Из лачуги вышла девочка, ее вела за руку женщина в пышной юбке и расстегнутом кафтанчике, длинные высосанные груди женщины походили на отмирающие наросты. Проходя мимо, они смиренно поклонились. Иштван увидел распухшие, гноящиеся веки ребенка и глубокие бороздки от слез и гноя на щеках. Крупные мухи садились ей на личико, паслись, перебирали лохматыми, как; у пауков, лапками. А та даже не пыталась их согнать.
— Хэлло, мисс Уорд, — в изнеможении окликнул профессор. — Наконец-то мы добрались до вашего пекла.
Иштван увидел Маргит. Она вышла, горбясь, но тут, же выпрямилась, как старый солдат при виде генерала.
— Salve, dux [25] ,— с деланной веселостью подняла она ладонь. — Все-таки вы меня откопали в песках. Пользуясь привилегией своего возраста, профессор привлек ее и чмокнул в щечку.
— Хэлло, Маргит, — робея, напомнил о себе Тереи.
— Иштван, — она радостно протянула ему руку так, словно не пролегли между ними эти почти два месяца зловещего молчания. Потрясенный нахлынувшим чувством, он пожал ее горячие, чуть клейкие пальцы.
25
Salve, dux (лат.) — Здравствуй, вождь.
— Больше ждать не мог, — шепнул он, поднял темные очки, чтобы не мешали взгляду, но по глазам хлестнуло ослепительным солнцем.
— Прибыли, — оживленно сказал Сальминен, — но после, каких приключений! Настоящий бандит и великолепное убийство со свеженьким трупом. Напоите — все расскажем.

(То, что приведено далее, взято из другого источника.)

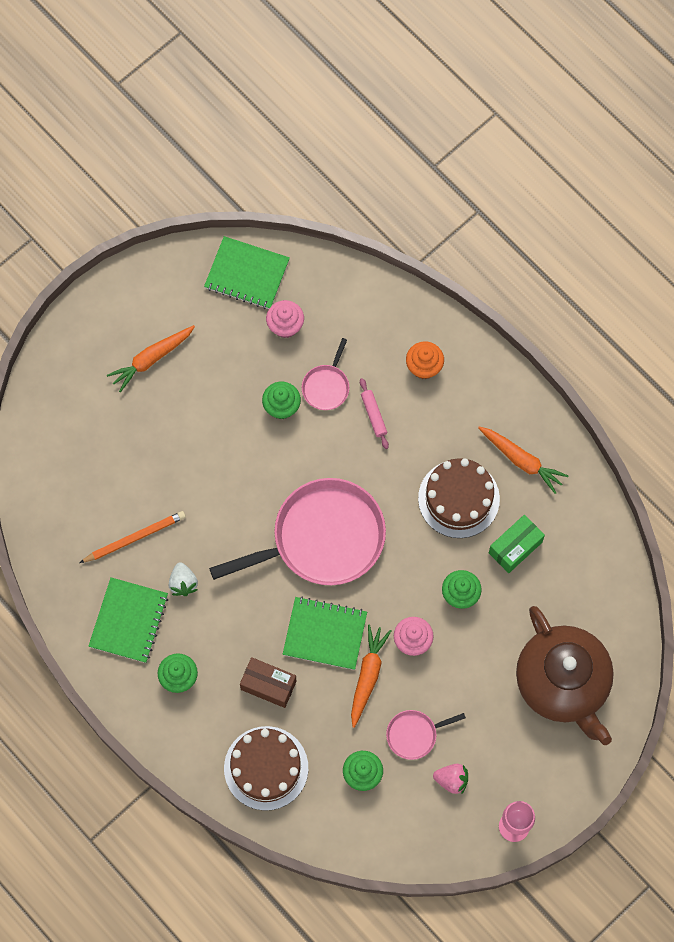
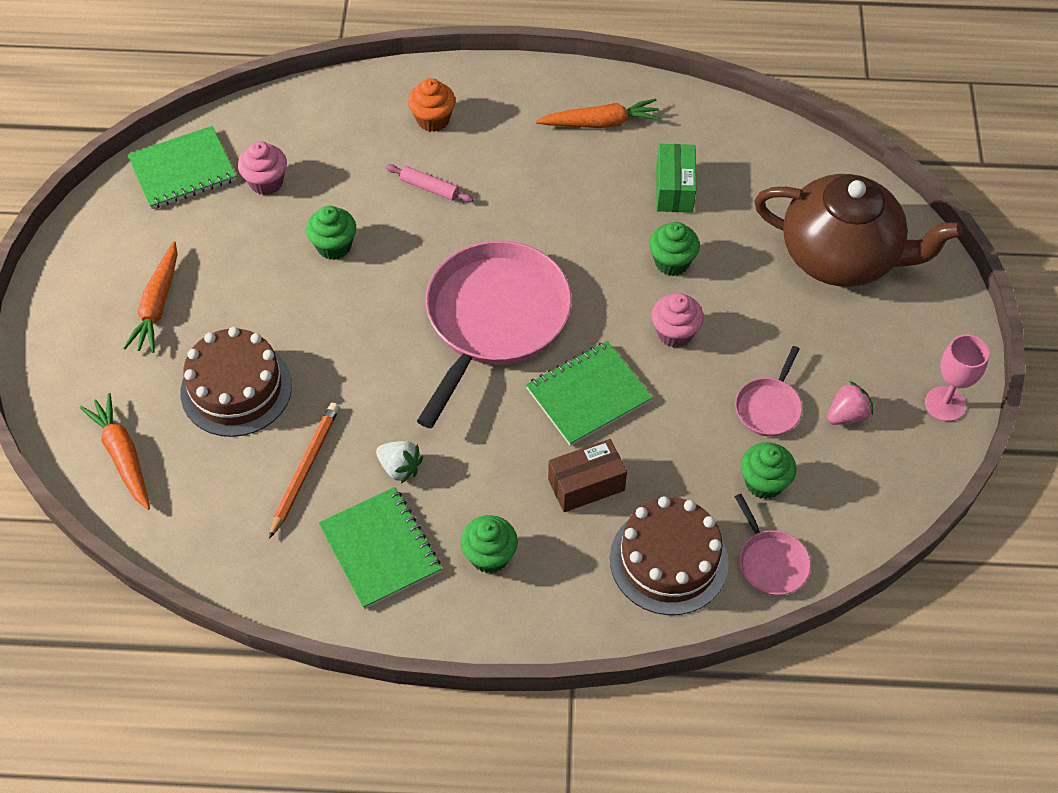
camera: 45 degrees left, 15 degrees down
(326, 386) = (359, 199): pink pan -> pink pan (771, 562)
(368, 676) = (669, 395): orange carrot -> orange carrot (123, 455)
(458, 498) = (581, 191): brown cake -> brown cake (236, 388)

— У меня только чай в термосе. Вода здесь тухлая. Даже мыться противно.
— Чай так чай. А я-то мечтал о стакане виски со льдом, — вздохнул профессор.
— Какой здесь лед, в этой доменной печи? Здесь даже мне впору пустить слезу над собой и собственной глупостью, — печально пошутила Маргит.
Она вела их среди лачуг к расставленной палатке, пронизанной медовым полусветом, бока палатки ходили, как жабры рыбины, выброшенной на песок.
Она шла впереди, и Иштвану показалось, что она стала еще выше ростом, похудела, только волосы, милые волосы, накрытые легоньким соломенным плетеным плоским шлемом, почудилось, живут еще своевольней, наполняясь огненным блеском от белого халата. Маргит прекрасна в своей усталости, даже свободное накрахмаленное полотно не может скрыть ее тела. Знакомого, изученного, а сейчас кажущегося таким далеким и недостижимым.
— Все, как вы предвидели, профессор, — говорила она, разливая чай по кружкам, вдавленным в песок и прикрытым салфетками. — Болезнь здесь протекает иначе, более остра Механические повреждения от песчинок ускоряют нагноения. Инфицированы все поголовно.
— Пути? Какие пути? — профессор огляделся, но, увидев только один стул перед ящиком, заменяющим стол, разочарованно втянул воздух носом и сел на пол. — Как обычно, через пальцы?
— Через пальцы, через подол маминой юбки, которым та вытирает и свои слезящиеся глаза и глаза ребенка, ну, и дополнительно через крупных мух. Думаю, бактериальная культура здесь присутствует в более активной мутации. Надо проверить в больнице. Нашлось несколько добровольцев, учу их облегчать проявления болезни, лечением это назвать никак нельзя.
— Вы-то сами как себя чувствуете? — профессор, склонив голову на плечо, обмахивался смятой полотняной шляпой, как мясистым листом.
— Хорошо, — отрывисто буркнула Маргит. — Теперь совсем хорошо.
— Препараты есть?
— Есть, но немного. Я на ваш приезд рассчитывала.
— Послушайте, что с нами было по пути. Во-первых, угодили под сильнейший ливень. Вас не захватило?
— Захватило, но дождь испарялся, не долетая до земли. «Если она мне не поможет, я и минуты не улучу на разговор. Как спровадить старого болтуна?» — раздумывал близкий к отчаянию Иштван.
Он украдкой ловил ее мимолетные взгляды, просил, умолял глазами.
— Куда что сложить? — окликнул с дороги водитель.
— Несите все сюда. Ночевать будете? — спросила Маргит.
— Зависит от погоды, — профессор качнулся, встал, отряхнул с ладоней песок, включил свой приемничек. — Пойду, распоряжусь, а то эти дурни волокут не те ящики. Там есть кое-что посущественнее. Перед тем, как выйти на солнце, профессор медлил, долго расправлял помятую шляпу.